Esquerda renovadora Cineasta, Ominami, 36 anos, também se fez ouvido pela credencial de filho do fundador da organização de extrema-esquerda MIR, morto em combate com a polícia de Pinochet, e ser apoiado por Andrés Pascal Allende, seu tio e sobrinho do ex-presidente Allende. Ele veio de Cuba, onde vive, para ajudar a organizar a “Nova Maioria”.
É o movimento criado por Ominami como alternativa à Concertação. E com um discurso de renovação entre capital e Estado, tanto que entre seus assessores há quem defenda maior abertura ao mercado da maior empresa chilena, a estatal Codelco, que domina a produção de cobre no mundo e está para o Chile como a Petrobras para o Brasil.
Debate de ideologias A política chilena sugere um caldeirão de idéias em ebulição, o que a torna mais interessante do que já é, principalmente por ter os pontos cardeais do espectro político – direita, centro-direita, centro-esquerda e esquerda –, mais que em outras partes, muito bem definidos, como as estações do ano.
E, do mesmo modo que o debate sobre o clima, em transição. Para o quê e onde não se sabe ainda.
Lições para o Brasil O próprio Piñera representa uma direita diferente num país em que o conservadorismo gerou a mais cruenta ditadura em tempos recentes na América Latina. Seus negócios floresceram no período Pinochet, do qual se afastou ao apoiar a realização de eleições livres no plebiscito convocado pelo ditador em 1990. Mas não recusou o apoio da direita pinochetista, que ainda é forte no Chile.
Piñera também atraiu entusiastas improváveis como Fernando Flores - senador independente do bloco Concertação, que, aos 29 anos, foi ministro da Economia de Allende. O Chile, diz ele, precisa avançar e para isso tem de digerir seu passado.
Piñera e Ominami captaram tal sentimento, além de falarem bem de Bachelet. Frei, nem isso. A sua desvantagem encerra lições para o embate eleitoral no Brasil.

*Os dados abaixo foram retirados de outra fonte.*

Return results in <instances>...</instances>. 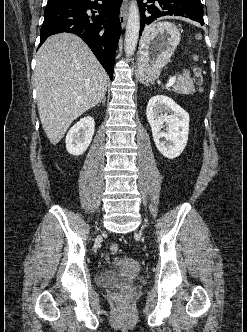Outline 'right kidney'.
I'll list each match as a JSON object with an SVG mask.
<instances>
[{
	"mask_svg": "<svg viewBox=\"0 0 247 332\" xmlns=\"http://www.w3.org/2000/svg\"><path fill=\"white\" fill-rule=\"evenodd\" d=\"M95 123L90 116L78 121L66 135V149L75 156L83 154L89 147L94 135Z\"/></svg>",
	"mask_w": 247,
	"mask_h": 332,
	"instance_id": "right-kidney-1",
	"label": "right kidney"
}]
</instances>
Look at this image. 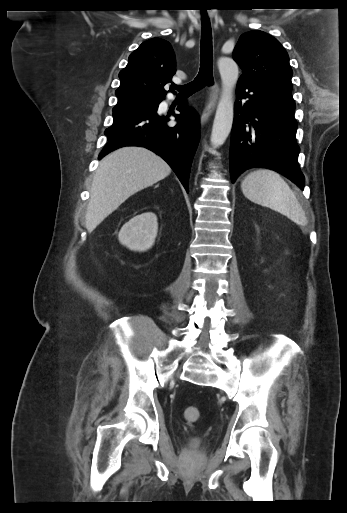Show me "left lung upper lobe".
<instances>
[{"label":"left lung upper lobe","instance_id":"obj_1","mask_svg":"<svg viewBox=\"0 0 347 513\" xmlns=\"http://www.w3.org/2000/svg\"><path fill=\"white\" fill-rule=\"evenodd\" d=\"M242 69L240 79L253 83L290 84L289 56L278 40L253 30L242 34L233 53Z\"/></svg>","mask_w":347,"mask_h":513}]
</instances>
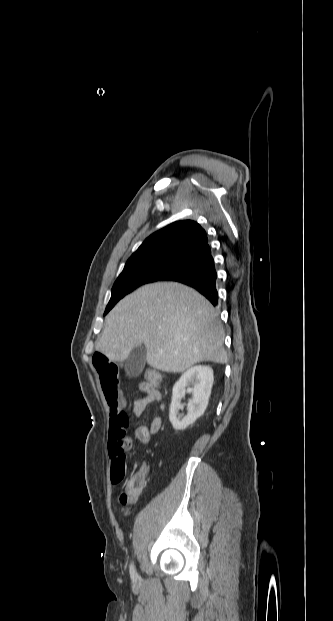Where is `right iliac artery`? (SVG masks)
I'll use <instances>...</instances> for the list:
<instances>
[{
	"instance_id": "right-iliac-artery-1",
	"label": "right iliac artery",
	"mask_w": 333,
	"mask_h": 621,
	"mask_svg": "<svg viewBox=\"0 0 333 621\" xmlns=\"http://www.w3.org/2000/svg\"><path fill=\"white\" fill-rule=\"evenodd\" d=\"M130 576H131L133 581H135L137 579V573H136L135 566H134L133 563H131V565H130Z\"/></svg>"
}]
</instances>
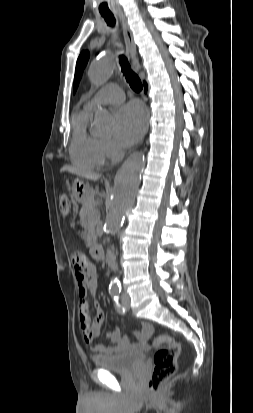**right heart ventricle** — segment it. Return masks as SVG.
Here are the masks:
<instances>
[{"mask_svg": "<svg viewBox=\"0 0 253 413\" xmlns=\"http://www.w3.org/2000/svg\"><path fill=\"white\" fill-rule=\"evenodd\" d=\"M91 116V109L87 107L74 115L72 119L73 133L70 156L77 165L99 168L104 164L106 155L102 146L103 140L89 129Z\"/></svg>", "mask_w": 253, "mask_h": 413, "instance_id": "1", "label": "right heart ventricle"}]
</instances>
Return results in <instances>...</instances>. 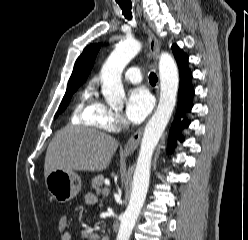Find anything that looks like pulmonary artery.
Wrapping results in <instances>:
<instances>
[{"label": "pulmonary artery", "mask_w": 248, "mask_h": 240, "mask_svg": "<svg viewBox=\"0 0 248 240\" xmlns=\"http://www.w3.org/2000/svg\"><path fill=\"white\" fill-rule=\"evenodd\" d=\"M124 78L131 83H140L142 72L138 68H130L124 72Z\"/></svg>", "instance_id": "e3ab8cb5"}]
</instances>
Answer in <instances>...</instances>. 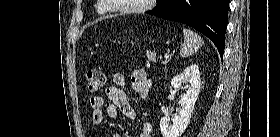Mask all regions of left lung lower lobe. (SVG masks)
Listing matches in <instances>:
<instances>
[{
  "mask_svg": "<svg viewBox=\"0 0 280 137\" xmlns=\"http://www.w3.org/2000/svg\"><path fill=\"white\" fill-rule=\"evenodd\" d=\"M229 0H163L149 15L184 23L208 37L223 57Z\"/></svg>",
  "mask_w": 280,
  "mask_h": 137,
  "instance_id": "obj_1",
  "label": "left lung lower lobe"
}]
</instances>
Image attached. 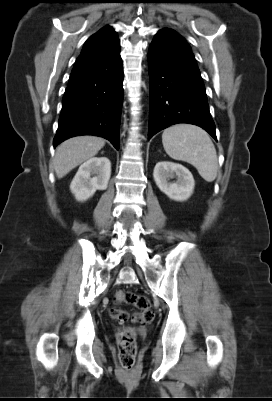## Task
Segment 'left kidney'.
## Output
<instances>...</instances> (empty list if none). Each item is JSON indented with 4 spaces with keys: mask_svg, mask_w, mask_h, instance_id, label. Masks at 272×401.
<instances>
[{
    "mask_svg": "<svg viewBox=\"0 0 272 401\" xmlns=\"http://www.w3.org/2000/svg\"><path fill=\"white\" fill-rule=\"evenodd\" d=\"M175 176L176 182H168ZM153 177L158 188L172 200L185 201L193 194L195 186L193 175L183 165L169 161L158 162Z\"/></svg>",
    "mask_w": 272,
    "mask_h": 401,
    "instance_id": "1",
    "label": "left kidney"
}]
</instances>
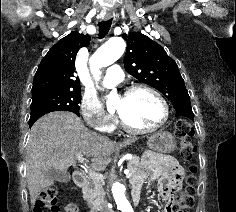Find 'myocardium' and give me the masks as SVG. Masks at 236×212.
Listing matches in <instances>:
<instances>
[{"mask_svg": "<svg viewBox=\"0 0 236 212\" xmlns=\"http://www.w3.org/2000/svg\"><path fill=\"white\" fill-rule=\"evenodd\" d=\"M139 90H144V91L150 92L151 94H153L158 99V101L161 103L162 108H163L162 119L156 125H154L153 127L144 128V129L135 128V127L131 126L119 114L117 115V120H118L120 126L125 131H127L129 133H132V134H149V133H153V132L159 130L161 127H163L167 123V121L169 119V116H170L169 105H168L166 99L163 97V95L157 89H155V88H153V87H151L147 84L139 83V84H134V85L129 86L125 90L124 96H128L130 94H133L134 92L139 91Z\"/></svg>", "mask_w": 236, "mask_h": 212, "instance_id": "1", "label": "myocardium"}]
</instances>
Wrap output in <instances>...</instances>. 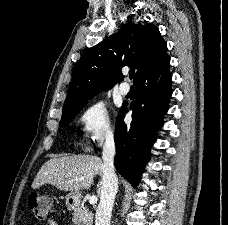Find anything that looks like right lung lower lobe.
I'll list each match as a JSON object with an SVG mask.
<instances>
[{"label":"right lung lower lobe","instance_id":"98d812e1","mask_svg":"<svg viewBox=\"0 0 228 225\" xmlns=\"http://www.w3.org/2000/svg\"><path fill=\"white\" fill-rule=\"evenodd\" d=\"M170 58L168 54L145 70L137 79L135 86L137 96L130 105L133 110L132 122L126 125L124 113L128 111L125 105L117 116L115 129V144L117 154L115 167L129 183L136 187L140 174L150 158V148L154 143L157 130L162 126L163 115L168 110L172 94V76L169 71Z\"/></svg>","mask_w":228,"mask_h":225}]
</instances>
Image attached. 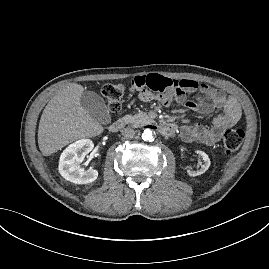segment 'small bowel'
I'll use <instances>...</instances> for the list:
<instances>
[{"mask_svg": "<svg viewBox=\"0 0 269 269\" xmlns=\"http://www.w3.org/2000/svg\"><path fill=\"white\" fill-rule=\"evenodd\" d=\"M132 90L139 93L141 100L148 102L156 99L166 105L176 102L184 104L191 111L210 114L222 109V114L214 118L211 126L197 123L181 128L180 136L185 142H198L206 145L216 144L223 132L234 126L241 117L238 103L222 91L192 79L176 80L164 75L137 76L132 80ZM198 92L197 101H187V94Z\"/></svg>", "mask_w": 269, "mask_h": 269, "instance_id": "small-bowel-1", "label": "small bowel"}]
</instances>
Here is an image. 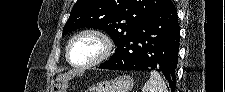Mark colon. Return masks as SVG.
<instances>
[{
    "label": "colon",
    "instance_id": "1",
    "mask_svg": "<svg viewBox=\"0 0 225 92\" xmlns=\"http://www.w3.org/2000/svg\"><path fill=\"white\" fill-rule=\"evenodd\" d=\"M67 84V76H60L55 83V92H65Z\"/></svg>",
    "mask_w": 225,
    "mask_h": 92
}]
</instances>
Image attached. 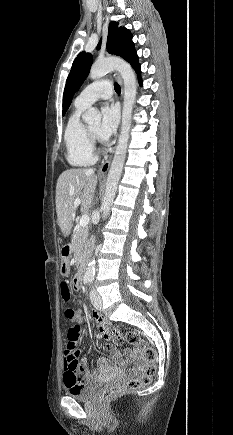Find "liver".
Instances as JSON below:
<instances>
[{"label": "liver", "mask_w": 233, "mask_h": 435, "mask_svg": "<svg viewBox=\"0 0 233 435\" xmlns=\"http://www.w3.org/2000/svg\"><path fill=\"white\" fill-rule=\"evenodd\" d=\"M98 177L93 168L65 170L56 185V212L59 227L64 237L69 236L76 207L75 199H81V211H87L92 204Z\"/></svg>", "instance_id": "1"}]
</instances>
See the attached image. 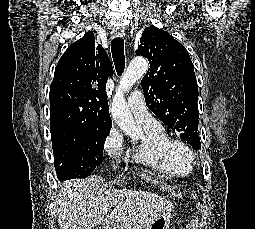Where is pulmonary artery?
I'll list each match as a JSON object with an SVG mask.
<instances>
[{
  "mask_svg": "<svg viewBox=\"0 0 255 229\" xmlns=\"http://www.w3.org/2000/svg\"><path fill=\"white\" fill-rule=\"evenodd\" d=\"M128 106L136 120L147 127H157L160 123L148 112L141 91L134 90L128 96Z\"/></svg>",
  "mask_w": 255,
  "mask_h": 229,
  "instance_id": "1",
  "label": "pulmonary artery"
}]
</instances>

Estado & mercado S/A Com necessidades básicas como saúde e educação atendidas, o Chile tateia novos caminhos por cima do desgaste dos partidos, ainda que o governo Bachelet termine com alta popularidade, parte devido aos programas sociais e à economia ter resistido razoavelmente bem aos efeitos da crise externa.
O conflito Estado X mercado está também superado. O sucesso do binômio foi atestado pelo papel anticíclico do fundo formado com as rendas da exportação de cobre.
O que lá se discute é a reinvenção do Estado para estimular o empreendedorismo e a inovação visando criar empregos de alta qualidade. É um debate comum no mundo pós-crise e sem carbono, e ainda “verde” no Brasil.